01-13-2016 04:18 AM
Solved! Go to Solution.
01-13-2016 07:35 AM
Please attach your VI so that (a) we can better understand what you want to do, (b) we can try it for ourselves to see if we can identify the source of the slowness, and (c) we can try out ideas that are relevant to your question without doing a lot of work that is of absolutely no benefit to ourselves in order to help you. Do not attach a non-executable picture of (part of) your Block Diagram -- we can not "test" a picture.
Bob Schor
01-13-2016 07:40 AM
Ok, I'll strip it down and send it on.
01-13-2016 09:14 AM
Hi CTR26,
What's the function you are using to concatenate the data? I think build array with concatenate option check is a lot faster than insert into arry.
I just did a benchmark with 100 billions of points and its 40 times faster.
The key may be choose the right function.
Regards.
01-13-2016 12:33 PM
I've attachted my example. The input constant cluster is the analogue and digital waveforms for a single scan; I then concatenate these with delays to make a full time resolved scan. In the code I repeat the scan once per minute for 10 hours. Labview generats those waveforms in about 30 seconds on my PC. Any help welcome!
P.s. Vi too large to upload, apologies.
https://www.dropbox.com/s/8w1mcl2ywhniwct/Waveform%20concatenation%20slow.v2.vi?dl=0
01-13-2016 01:14 PM
You are dealing with some very large data sets. Have you considered streaming the data into a file instead of ever increasing your memory?
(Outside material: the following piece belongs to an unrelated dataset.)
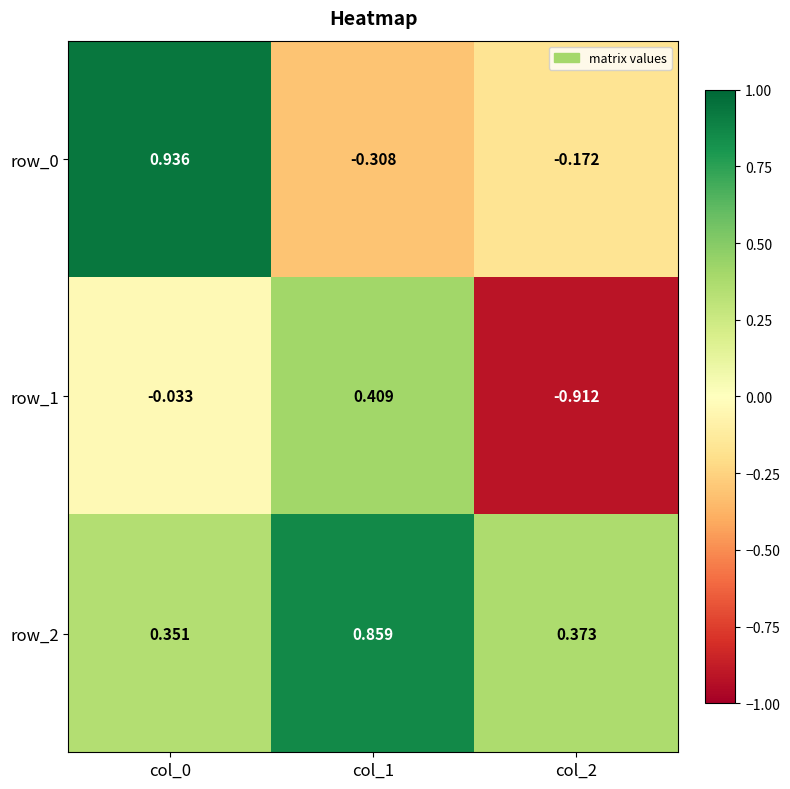

Is the value of row_2 at col_1 greater than the value of row_1 at col_2?

Yes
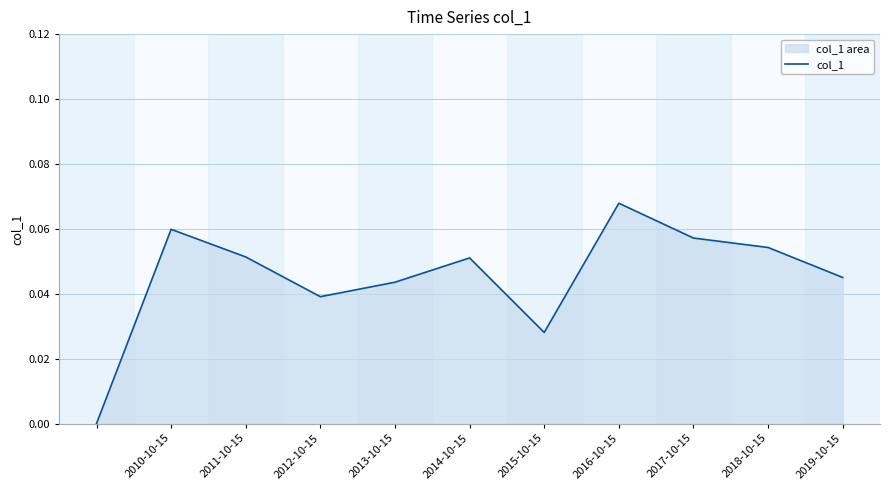

Which category has the highest value across all series?

2016-10-15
And what are you doing with these waveforms? It is likely that a DAQ or signal generator could just run in regeneration mode to just repeat your waveform for however long you need it to.
01-13-2016 01:17 PM
I've got a lot of availiable memory and I fear streaming to a hardisk would cause more slow down.
My current solution is that I have the waves being sent periodically and that does work, I would just like the ideal case where I can prebuild a 10 hour waveform in less than a second.
01-13-2016 01:43 PM
I'm puzzled -- I'm clearly doing something very different from what you are doing in your code. It looked to me like you had a waveform with a million points (10 seconds at 100KHz) and you were joining it to two other waveforms of some size. So I cobbled up some code to do just that -- it generated a Waveform with a Duration of 30 (I appended the Waveform to itself three times, so 3 * 10 = 30), the size was three million points (also correct), and it took 13 milliseconds to do this. Here's the code ...
Obviously, I'm missing something important (or have focussed on the wrong part of the problem). It would seem to me that if the waveform plays for 10 seconds, and you can generate the next iteration in a few milliseconds, then exploiting LabVIEW's parallelism leaves you with 9.98 seconds to do other interesting things ...
Bob Schor
01-13-2016 01:48 PM
OK, a 10 hour waveform at 100KHz is 3.6 Giga-samples, so if we're doing double-precision waveforms, that's just under 30 G Bytes. I see a real problem here ...
BS
01-13-2016 05:37 PM
You've got a point, it's probably fair the labview takes a few seconds to produce that much data.